At IndiaFirst we believe technological advancements provide a great opportunity to overcome these challenges. Technology can be leveraged to achieve low cost reach, and engage with customers to increase awareness and education levels.

What are the changes you have introduced on the information technology front in last one year?

IndiaFirst has always been at the forefront of technology implementation. We are currently in the process of revamping our CRM, LMS and other systems that will make sales management more effective. We have recently launched an Activity Management System, which will help our field force plan and conduct sales activities.

As you know, the company has an active presence in the online space. We are continuously improving our social media presence and are currently in the process of launching blogs focused on customer awareness and education. We are also implementing social and online marketing initiatives to further develop the digital channel and improve the current 2% contribution of digital channel policies to our total volume.

How do you view PMJJBY and the Pradhan Mantri Suraksha Bima Yojana initiatives?

We are one of the few private sector life insurers actively participating in the PMJJBY. We have launched this product for Bank of Baroda and Andhra Bank, our two bancassurance partners, and we have secured over 22 lakh lives. This scheme has perfect synergy with our objective of ‘securing lives, creating value’ and we are keen to continue promoting this. We face some challenges on account of stamp duty charges and are in talks with the government to see how they can support us to overcome the same.

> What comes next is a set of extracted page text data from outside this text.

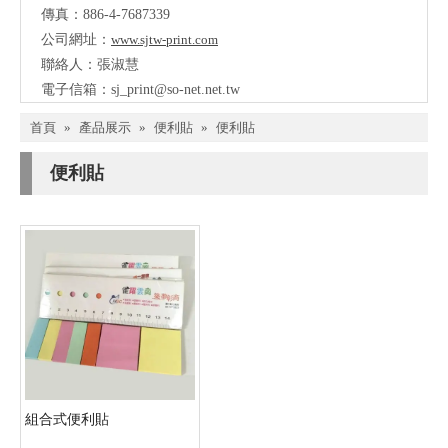
傳真：886-4-7687339
公司網址：
www.sjtw-print.com
聯絡人：張淑慧
電子信箱：
sj_print@so-net.net.tw
首頁
»
產品展示
»
便利貼
»
便利貼
便利貼
組合式便利貼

What are the targets in 2015-16?

As an organization, IndiaFirst has a credible presence in the funds business and is amongst the top 5 players. As a strategy, we are continuing to consolidate our position in the funds business and focusing on growth in retail business. For FY16 we are targeting a 20% yoy growth in the retail business, and we have posted a 14% growth in the first half of the year. Over the medium to long term, we will continue to consolidate and build our presence in the retail segment through group or individual policies and have a growth rate in line with the industry.

How do you view raising the limit of FDI for insurance sector?

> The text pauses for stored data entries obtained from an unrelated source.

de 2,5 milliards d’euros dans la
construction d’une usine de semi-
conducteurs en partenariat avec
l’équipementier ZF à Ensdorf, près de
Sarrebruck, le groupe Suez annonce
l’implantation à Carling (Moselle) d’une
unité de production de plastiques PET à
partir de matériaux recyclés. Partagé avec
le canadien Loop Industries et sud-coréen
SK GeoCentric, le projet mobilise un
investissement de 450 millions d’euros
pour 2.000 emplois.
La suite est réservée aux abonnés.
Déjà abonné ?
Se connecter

As companies grow, the capital requirement also increases, and when investments become substantial, there is a natural inclination of shareholders to want presence commensurate with the capital. India, in the present times, is a globally attractive destination, especially for investors with low deposit rates in their own countries. An increase in FDI limit allows the economy to attract and channel these funds from foreign investors. Thus, this move by the government should bring in the much-needed impetus to put insurance in the next level of growth.

All 3 of our promoters, Bank of Baroda, Andhra Bank and Legal & General continue to be committed and stay invested. Their support has been demonstrated through capital infusion of Rs150 crore in early October.